• [ПРЕДСТАВЛЕННЫЕ СВЕДЕНИЯ]:
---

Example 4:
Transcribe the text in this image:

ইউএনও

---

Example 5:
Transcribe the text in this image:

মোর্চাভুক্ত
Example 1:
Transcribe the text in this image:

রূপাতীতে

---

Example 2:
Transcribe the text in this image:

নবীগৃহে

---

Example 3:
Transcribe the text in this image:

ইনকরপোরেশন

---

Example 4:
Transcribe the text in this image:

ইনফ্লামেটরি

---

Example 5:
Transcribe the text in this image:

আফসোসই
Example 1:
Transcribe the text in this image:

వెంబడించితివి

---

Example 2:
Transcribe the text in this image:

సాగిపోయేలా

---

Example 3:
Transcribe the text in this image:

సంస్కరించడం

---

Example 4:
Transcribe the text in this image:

• [ЗАДАЧА ДЛЯ РЕШЕНИЯ]: Представьте текст всех пунктов выше в виде списка строк JSON, где каждой строке текста соответствует одна строка списка. Пустые строки не включайте.

• [РЕЗУЛЬТАТ]:
[
  "---",
  "Example 4:",
  "Transcribe the text in this image:",
  "ইউএনও",
  "---",
  "Example 5:",
  "Transcribe the text in this image:",
  "মোর্চাভুক্ত",
  "Example 1:",
  "Transcribe the text in this image:",
  "রূপাতীতে",
  "---",
  "Example 2:",
  "Transcribe the text in this image:",
  "নবীগৃহে",
  "---",
  "Example 3:",
  "Transcribe the text in this image:",
  "ইনকরপোরেশন",
  "---",
  "Example 4:",
  "Transcribe the text in this image:",
  "ইনফ্লামেটরি",
  "---",
  "Example 5:",
  "Transcribe the text in this image:",
  "আফসোসই",
  "Example 1:",
  "Transcribe the text in this image:",
  "వెంబడించితివి",
  "---",
  "Example 2:",
  "Transcribe the text in this image:",
  "సాగిపోయేలా",
  "---",
  "Example 3:",
  "Transcribe the text in this image:",
  "సంస్కరించడం",
  "---",
  "Example 4:",
  "Transcribe the text in this image:"
]